Ну и так далее… Только рубашка не черная у него была, а синяя, набойчатая, одна-единственная, и ходил в стоптанных, худых сапогах, я ему новые подарила, взял, он всегда брал, когда давали, но сам не выпрашивал. Сидит тихо, руки в рукава поддевки прячет, молчит, а если заговорит, то что-нибудь жалостливое, умное… Где-то он теперь, Колюшка – мил дружок? У нас в газетах писали, будто бы арестовали его, в Сибирь выслали, пропал, наверно, бедняга. Может, оттого и плакал часто, что конец свой горький предчувствовал?.. Не холодно вам?

– Нет, ничего.

– Все же давайте пройдемся.

Они пошли по улице, редкие прохожие здоровались с Плевицкой.

– Здесь русских почти двести семей. Церковь у нас во имя Святой Живоначальной Троицы. Построили ее несколько лет назад, во многом на средства, которые пожертвовали я и Николай Владимирович. Поэтому-то я ее почетная попечительница.

Они подошли к одноэтажному дому, на коньке – крест, на фасаде – икона, – это и была церковь. Внутри полумрак, тишина, горят свечи, на стенах иконы.

Плевицкая низко поклонилась, подошла к кресту, поцеловала его, несколько раз перекрестилась, что-то зашептала. То же самое вслед за ней проделала Вика, неудобно было стоять столбом, первый раз в жизни оказалась в церкви, может, водили когда-нибудь ребенком, не помнит.

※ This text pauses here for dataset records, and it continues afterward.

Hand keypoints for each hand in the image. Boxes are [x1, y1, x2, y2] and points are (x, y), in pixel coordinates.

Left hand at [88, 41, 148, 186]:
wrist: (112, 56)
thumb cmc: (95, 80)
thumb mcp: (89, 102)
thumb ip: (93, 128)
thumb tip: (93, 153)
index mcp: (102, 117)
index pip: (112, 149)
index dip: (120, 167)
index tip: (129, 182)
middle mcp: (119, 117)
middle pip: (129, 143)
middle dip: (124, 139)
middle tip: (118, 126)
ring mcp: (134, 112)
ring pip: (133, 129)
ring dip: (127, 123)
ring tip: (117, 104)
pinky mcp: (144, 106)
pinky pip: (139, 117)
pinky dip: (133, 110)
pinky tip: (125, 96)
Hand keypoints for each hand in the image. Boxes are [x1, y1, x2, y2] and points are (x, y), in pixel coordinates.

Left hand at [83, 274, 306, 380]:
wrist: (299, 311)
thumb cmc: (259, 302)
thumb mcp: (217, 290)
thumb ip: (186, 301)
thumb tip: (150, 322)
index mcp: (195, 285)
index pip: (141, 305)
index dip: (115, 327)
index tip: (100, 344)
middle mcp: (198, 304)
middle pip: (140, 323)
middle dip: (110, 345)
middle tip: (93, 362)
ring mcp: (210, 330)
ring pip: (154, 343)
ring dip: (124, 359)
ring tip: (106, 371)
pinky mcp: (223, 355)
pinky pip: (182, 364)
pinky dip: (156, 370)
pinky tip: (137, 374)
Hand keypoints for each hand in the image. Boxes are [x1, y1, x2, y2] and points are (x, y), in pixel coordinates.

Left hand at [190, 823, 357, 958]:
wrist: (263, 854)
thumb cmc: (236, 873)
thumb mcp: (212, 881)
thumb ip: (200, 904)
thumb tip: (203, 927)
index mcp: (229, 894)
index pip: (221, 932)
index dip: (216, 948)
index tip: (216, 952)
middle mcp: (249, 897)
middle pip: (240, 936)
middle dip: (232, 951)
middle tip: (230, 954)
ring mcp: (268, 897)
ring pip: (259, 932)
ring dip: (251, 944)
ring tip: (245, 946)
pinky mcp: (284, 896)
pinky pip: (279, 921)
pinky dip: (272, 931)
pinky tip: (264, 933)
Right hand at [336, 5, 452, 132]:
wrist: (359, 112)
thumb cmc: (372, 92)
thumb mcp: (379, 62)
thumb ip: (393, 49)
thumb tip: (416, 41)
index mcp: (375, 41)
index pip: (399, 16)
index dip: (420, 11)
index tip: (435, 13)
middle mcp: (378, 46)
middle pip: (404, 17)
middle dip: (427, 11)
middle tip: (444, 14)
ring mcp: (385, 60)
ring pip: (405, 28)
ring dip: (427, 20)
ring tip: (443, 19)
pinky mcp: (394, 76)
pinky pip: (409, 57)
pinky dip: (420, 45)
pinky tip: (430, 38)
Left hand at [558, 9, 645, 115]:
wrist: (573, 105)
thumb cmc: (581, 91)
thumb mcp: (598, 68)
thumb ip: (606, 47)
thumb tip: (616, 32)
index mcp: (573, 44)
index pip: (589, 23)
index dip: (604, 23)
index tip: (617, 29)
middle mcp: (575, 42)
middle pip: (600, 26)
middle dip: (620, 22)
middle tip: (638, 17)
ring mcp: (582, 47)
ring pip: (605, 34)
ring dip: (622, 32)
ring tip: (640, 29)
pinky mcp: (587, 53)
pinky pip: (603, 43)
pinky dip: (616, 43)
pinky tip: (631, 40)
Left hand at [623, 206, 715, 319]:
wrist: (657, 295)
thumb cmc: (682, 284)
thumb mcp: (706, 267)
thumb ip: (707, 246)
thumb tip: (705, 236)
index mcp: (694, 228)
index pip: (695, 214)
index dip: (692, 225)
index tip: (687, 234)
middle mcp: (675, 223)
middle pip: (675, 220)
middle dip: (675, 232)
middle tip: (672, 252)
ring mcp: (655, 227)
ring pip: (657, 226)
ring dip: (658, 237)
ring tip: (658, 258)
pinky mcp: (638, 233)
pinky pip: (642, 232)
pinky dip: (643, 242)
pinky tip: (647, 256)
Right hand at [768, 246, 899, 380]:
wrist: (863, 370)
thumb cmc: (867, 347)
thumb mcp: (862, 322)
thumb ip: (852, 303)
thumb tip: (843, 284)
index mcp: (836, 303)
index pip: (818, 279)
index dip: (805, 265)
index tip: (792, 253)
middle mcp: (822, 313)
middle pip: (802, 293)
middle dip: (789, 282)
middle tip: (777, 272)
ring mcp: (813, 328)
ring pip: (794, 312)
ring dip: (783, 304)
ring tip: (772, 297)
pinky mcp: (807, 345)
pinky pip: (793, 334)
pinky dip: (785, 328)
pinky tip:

А Плевицкая истово молилась и, когда вышли из церкви, сказала:

– Мне моя мать-покойница, когда я еще малолетней была, наказывала: «В церкви никаких дум, кроме молитв, быть не должно. Ты, говорит, как свеча перед Богом в церкви должна стоять». Неграмотная женщина, простая, деревенская, а вот какие значительные слова произнесла: «как свеча перед Богом»!

Молча прошли еще несколько шагов. Плевицкая вернулась к прерванному разговору.

– Люблю церковь и службу церковную. Вы там в России Бога позабыли, и ты, наверное, позабыла?

Она строго посмотрела на Вику.

– Да, – призналась Вика, – нас воспитывали неверующими.

– Нехорошо. Без Бога в сердце жить нельзя.

10

На автобазе секретарша была предупреждена, потребовала у Саши паспорт, переписала из него данные в большую толстую книгу «Учет водительского состава». Имя, отчество, фамилия, год рождения, образование – Саша ответил: «среднее», – попросила справку с последнего места работы.

– Я вам уже говорил, украли вместе со всеми документами.

– Тогда укажите последнее место работы.

– Я туда напишу, они вышлют, – уклончиво ответил Саша.

Секретарша задумалась, не могла допустить пропущенной графы. Все строчки в книге должны быть заполнены.

– Когда пришлют справку, принесете ее мне.

– Обязательно.

Она посмотрела в последнюю графу:

– Адрес? – И снова открыла паспорт. – У вас нет прописки. Я не имею права.

– Я думал, мне предоставят общежитие.

Секретарша встала, пошла к директору, вернулась.

– Мест в общежитии нет.

Понятно. Не мытьем, так катаньем.

– Я сегодня сниму комнату, – сказал Саша, – сдам паспорт на прописку и тогда сообщу адрес.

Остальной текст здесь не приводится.